Associations with global treatment response

  • Improvements in self-reported emotion regulation difficulties as measured by post-treatment percentage change in the DERS total score were significantly associated with better clinician-rated improvements in global severity and impairment at posttreatment [rs (18) = -0.46, p = 0.045] and at 3-month follow-up [rs (16) = -0.71, p = 0.002].
  • When examining the treatment conditions separately, the association remained strong only in the active rTMS condition at posttreatment [posttreatment rs (8) = -0.78, p = 0.01; 3-month follow-up rs (8) = -0.62, p = 0.07], and not in sham at either timepoint [posttreatment rs (8) = 0.41, p = 0.27; 3-month follow-up rs (7) = 0.13, p = 0.98].
  • Improvements in the DERS goals subscale were also associated with global clinical improvements at posttreatment [rs (18) = -0.47, p = 0.04], and 3-month follow-up [rs (16) = -0.54, p = 0.03].
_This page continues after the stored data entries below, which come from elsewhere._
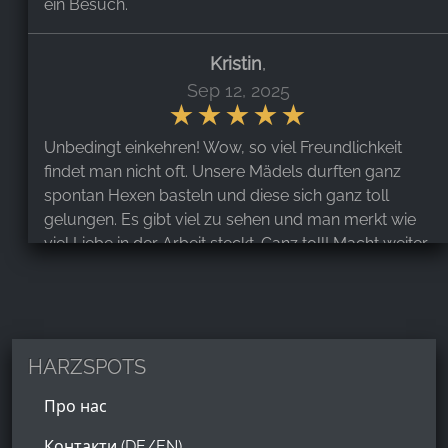
ein Besuch.
Kristin
,
Sep 12, 2025
Unbedingt einkehren! Wow, so viel Freundlichkeit
findet man nicht oft. Unsere Mädels durften ganz
spontan Hexen basteln und diese sich ganz toll
gelungen. Es gibt viel zu sehen und man merkt wie
viel Liebe in der Arbeit steckt. Ganz toll! Macht weiter
so! Herzliche Grüße.
Atiram Herren
,
Mar 8, 2024
HARZSPOTS
Про нас
Toller Laden mit tollen Mitarbeitern. Habe mir dort
eine Hexe nach meinem Geschmack bestellt und
Контакти (DE/EN)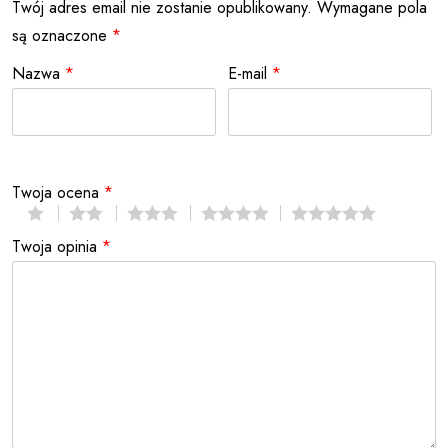
Twój adres email nie zostanie opublikowany.
Wymagane pola
są oznaczone
*
Nazwa
*
E-mail
*
Twoja ocena
*
Twoja opinia
*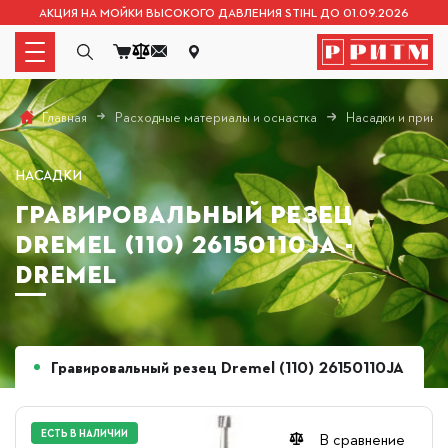
АКЦИЯ НА МОЙКИ ВЫСОКОГО ДАВЛЕНИЯ STIHL ДО 01.09.2026
Расходные материалы и оснастка
Насадки и прина
Главная
НАСАДКИ
ГРАВИРОВАЛЬНЫЙ РЕЗЕЦ
DREMEL (110) 26150110JA -
DREMEL
Гравировальный резец Dremel (110) 26150110JA
ЕСТЬ В НАЛИЧИИ
В сравнение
  • However, this association held only in the active rTMS treatment condition at posttreatment [active rTMS rs (8) = -0.76, p = 0.02; sham rs (8) = 0.02, p = 0.93] and not at 3-month follow-up [active rTMS rs (8) = -0.36, p = 0.34; sham rs (7) = -0.24, p = 0.56].

Discussion

  • This study indicated that rTMS of the right DLPFC improves emotion regulation as measured by the DERS total score in patients with GAD from pre-to-posttreatment and 3- month follow-up.
  • Analyses indicated that the percentage of improvement in DERS total score was associated with clinician ratings of global clinical outcome.
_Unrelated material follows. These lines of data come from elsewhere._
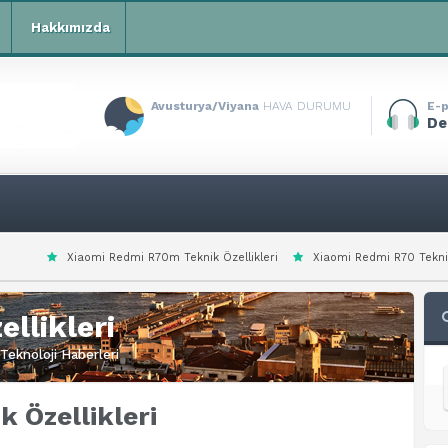
Hakkımızda
Avusturya/Viyana
HAVA DURUMU
E-p
De
edmi R70m Teknik Özellikleri
Xiaomi Redmi R70 Teknik Özellikleri
Xi
llikleri
Teknoloji Haberleri
k Özellikleri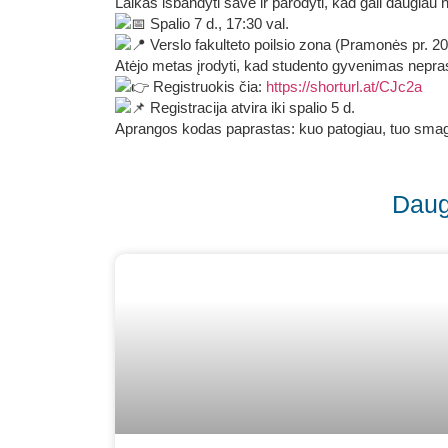
Laikas išbandyti save ir parodyti, kad gali daugiau n
Spalio 7 d., 17:30 val.
Verslo fakulteto poilsio zona (Pramonės pr. 20
Atėjo metas įrodyti, kad studento gyvenimas neprasi
Registruokis čia:
https://shorturl.at/CJc2a
Registracija atvira iki spalio 5 d.
Aprangos kodas paprastas: kuo patogiau, tuo sma
Daug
  • Supplementary analyses indicated that subscales measuring goal-directed behaviors and impulse control demonstrated the largest and statistically significant rTMS treatment effects, although only the goals subscale was associated with clinical outcome.
  • Current results are consistent with previous research suggesting that DLPFC neuromodulation alters emotion-related cognitive processes and decision making.
  • The degree of connectivity between DLPFC and VMPFC is related to treatment outcome of rTMS in a variety of psychiatric conditions.
  • This study is the first to investigate the effect of neuromodulation treatment on emotion regulation in a sample of patients with GAD.
  • Results lend further support to the clinical effects of DLPFC neuromodulation in patients with GAD and indicate the importance of future research to investigate the efficacy and mechanisms of neuromodulation in larger and better-matched samples of patients with GAD.
  • It is a limitation that emotion regulation assessment was conducted using a self-report measure, and it will be important for future research on neuromodulation effects in GAD to include measures of biological and/or behavioral indices of emotion regulation as well.